Gmane

Filtering

Gmane is an archival site, so it would be inappropriate for it to filter its contents aggressively. Gmane is also an interface for conveniently reading mailing lists, which means that it might be nice if it were to filter noise.

Apart from the protocol conversions from mail to news, Gmane filters away all mailing list tags from the subject headers. They usually look like [some-mailing-list]. Gmane also removes the standard mailing list trailers that usually appear the the bottom of the message bodies and say how to unsubscribe from the mailing list.

No further filtering is done of the contents.

Articles that have subjects reading just subscribe or unsubscribe are redirected to the gmane.junk group.

Spam

All messages are run through SpamAssassin to determine whether they are spam messages or not. Messages that SpamAssassin say are spam are cross-posted to the gmane.spam.detected group. If you're reading the Gmane groups through a news reader, you can instruct it to kill/score articles based on the Xref header. Just kill all messages that match gmane.spam.detected.
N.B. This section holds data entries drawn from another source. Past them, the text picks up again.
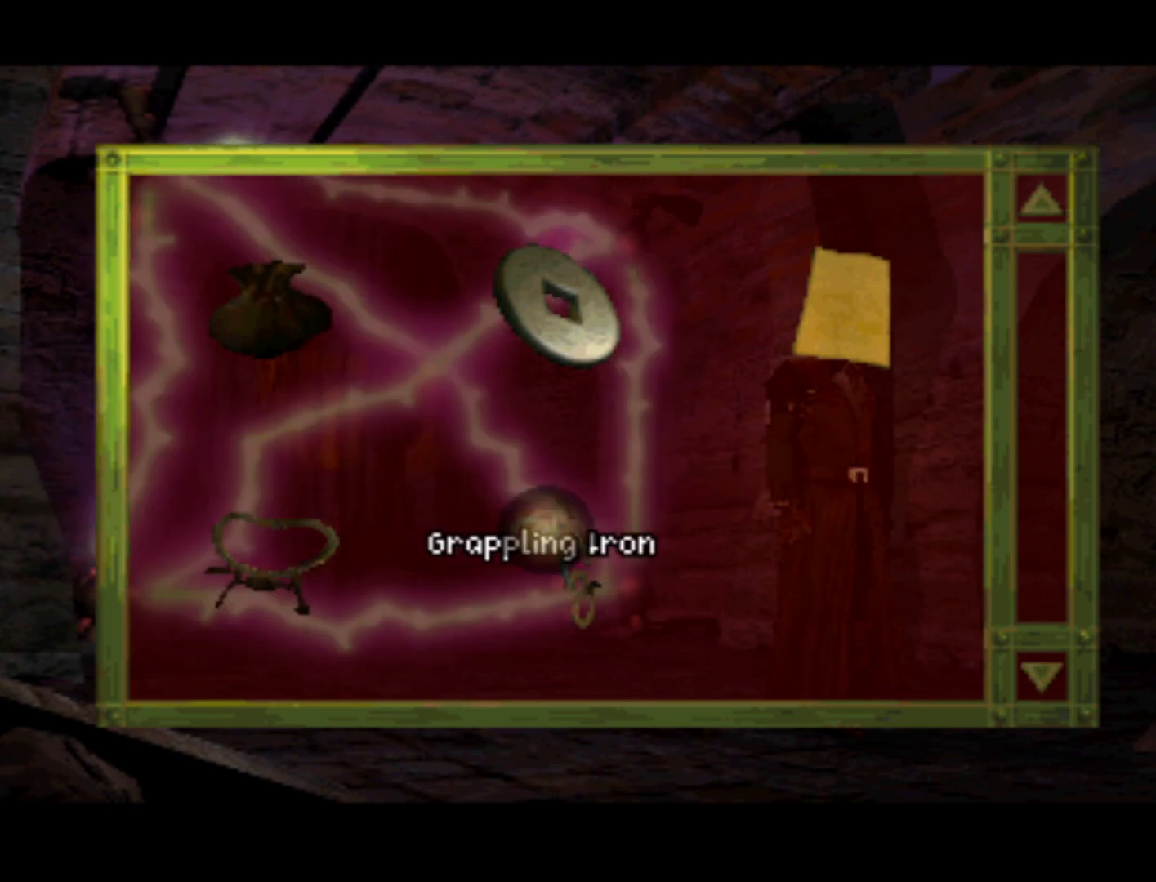
{"buttons": ["DPAD_DOWN"], "left_stick": "center", "events": [[333, "DPAD_DOWN", "down"]]}
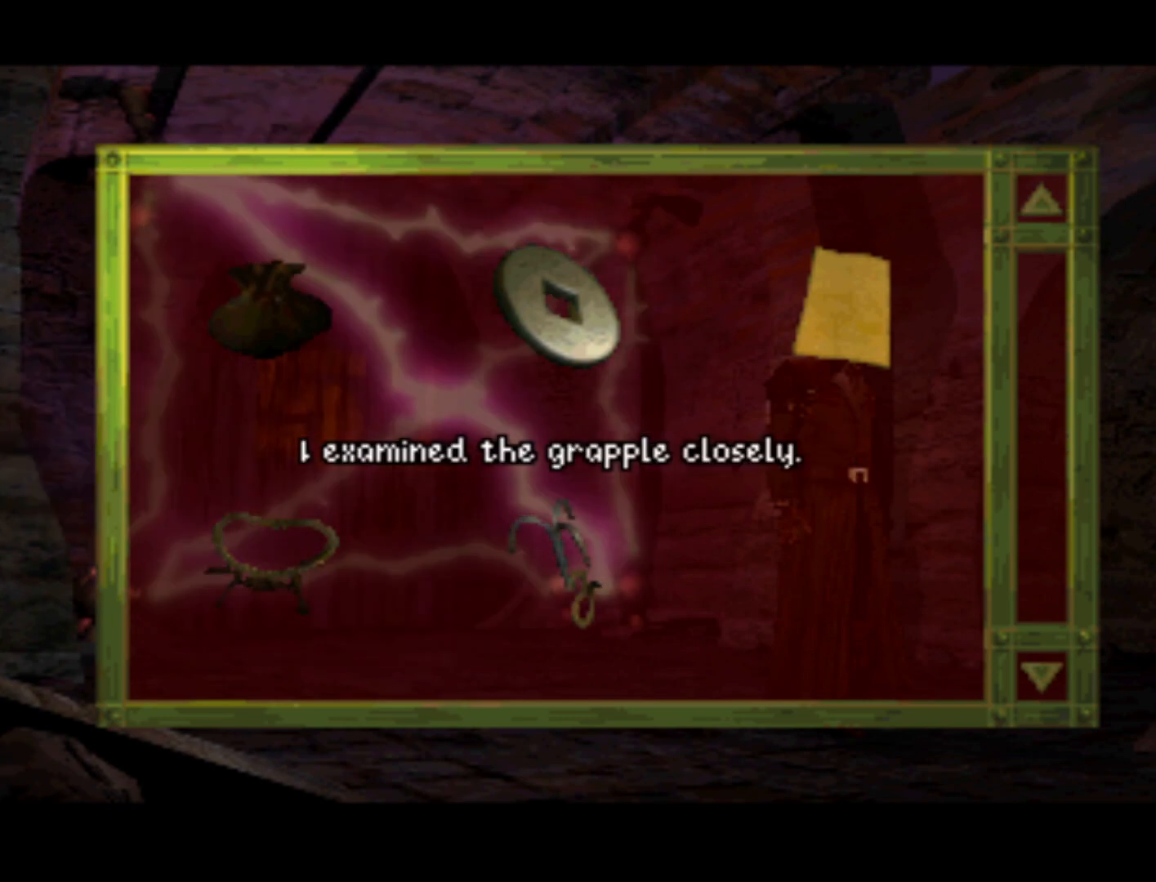
{"buttons": [], "left_stick": "center", "events": [[200, "DPAD_DOWN", "up"], [200, "SQUARE", "down"], [333, "SQUARE", "up"]]}
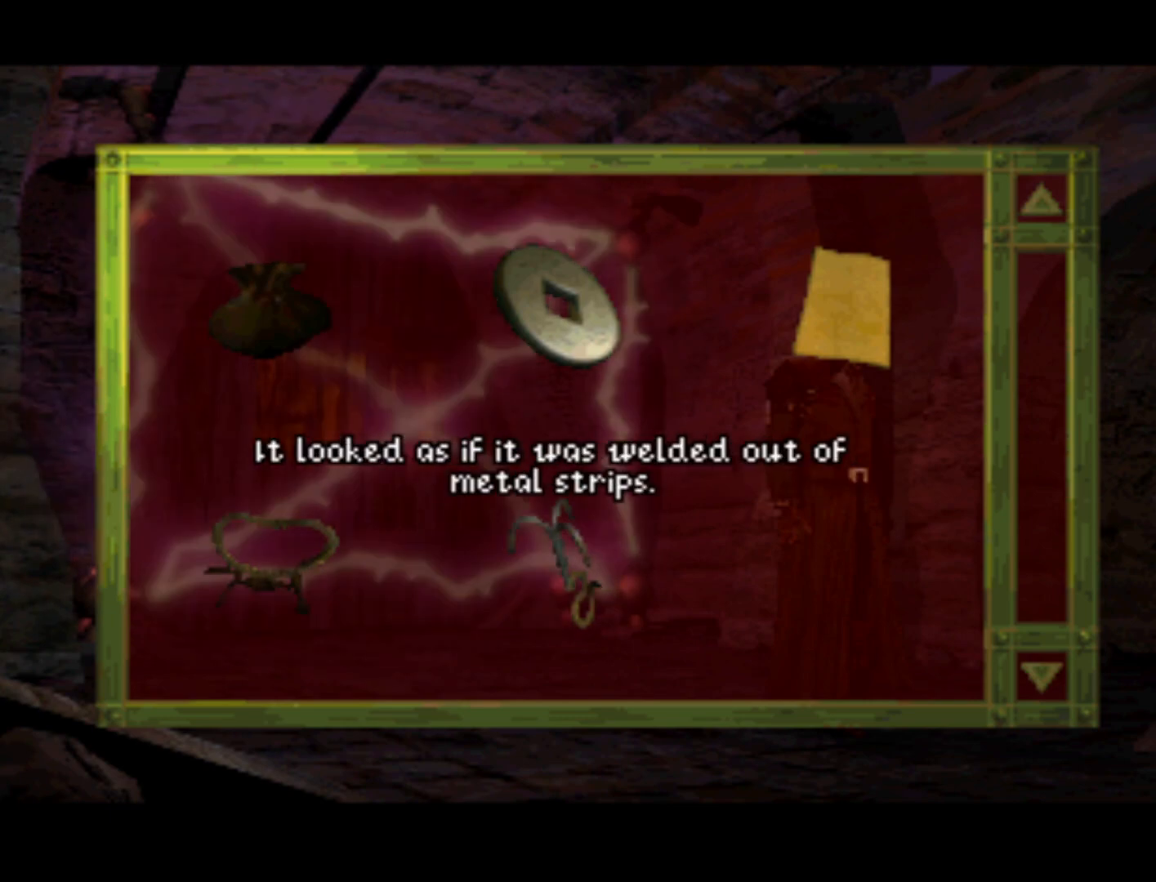
{"buttons": ["SQUARE"], "left_stick": "center", "events": [[400, "SQUARE", "down"]]}
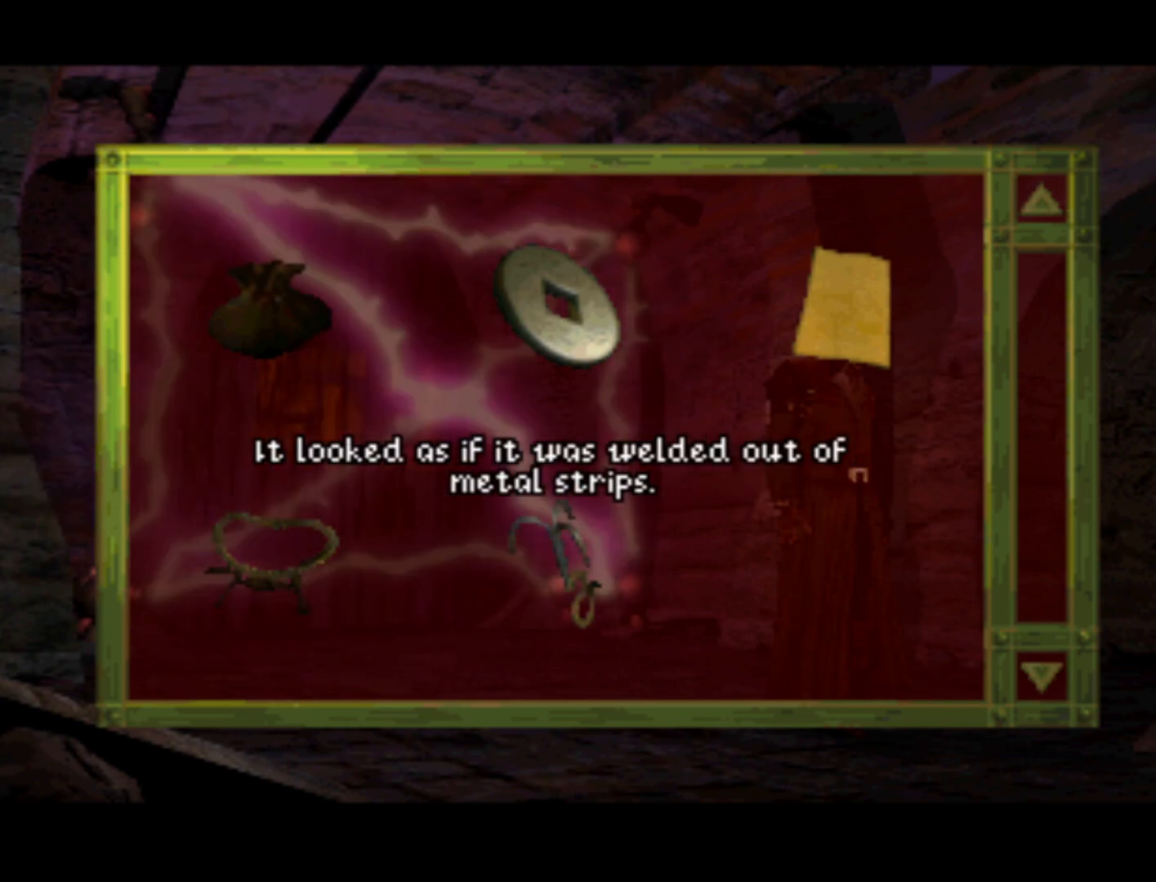
{"buttons": [], "left_stick": "center", "events": [[33, "SQUARE", "up"]]}
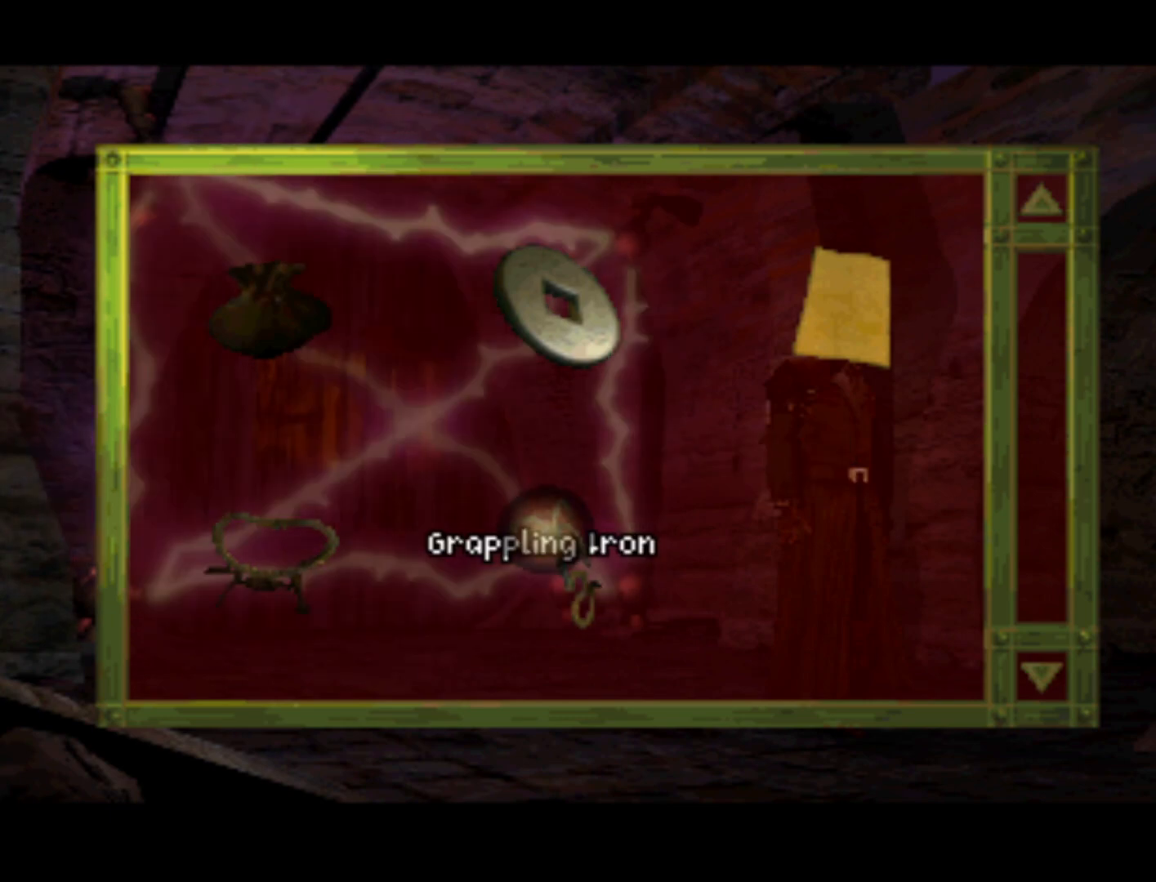
{"buttons": ["SQUARE"], "left_stick": "center", "events": [[467, "SQUARE", "down"]]}
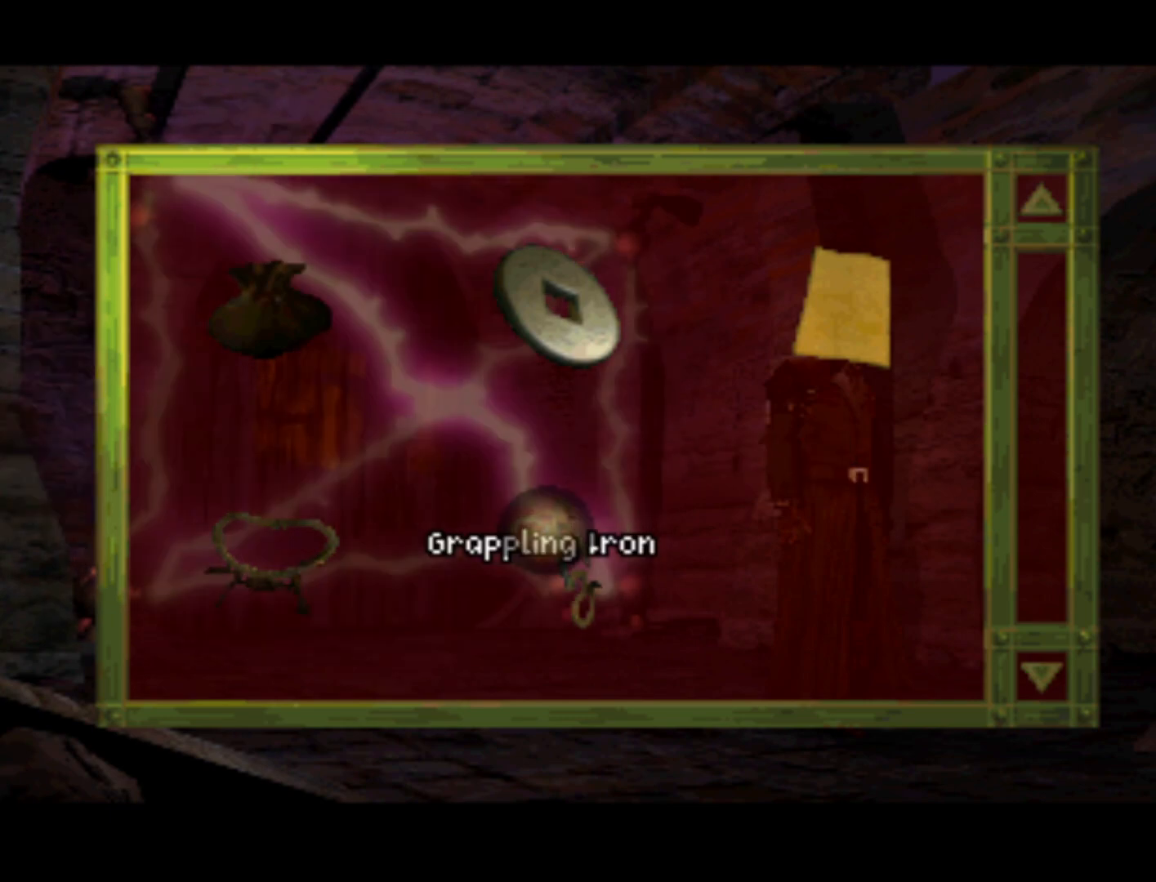
{"buttons": ["DPAD_DOWN"], "left_stick": "center", "events": [[33, "SQUARE", "up"], [300, "DPAD_DOWN", "down"]]}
The web interface won't display messages that are cross-posted to this group.

Gmane adds headers to all the messages that contains an URL for reporting back to Gmane whether a message is spam (or not, if it has already been marked as such). These reports are then viewed by the Gmane administrators, and approved or rejected by them.

In total, this gives Gmane a mechanism for filtering the obvious spam automatically, and the border cases use a collaborative filtering scheme. As time goes on and more people use Gmane (and presses the spam reporting button), the archive will grow progressively more and more free of spam.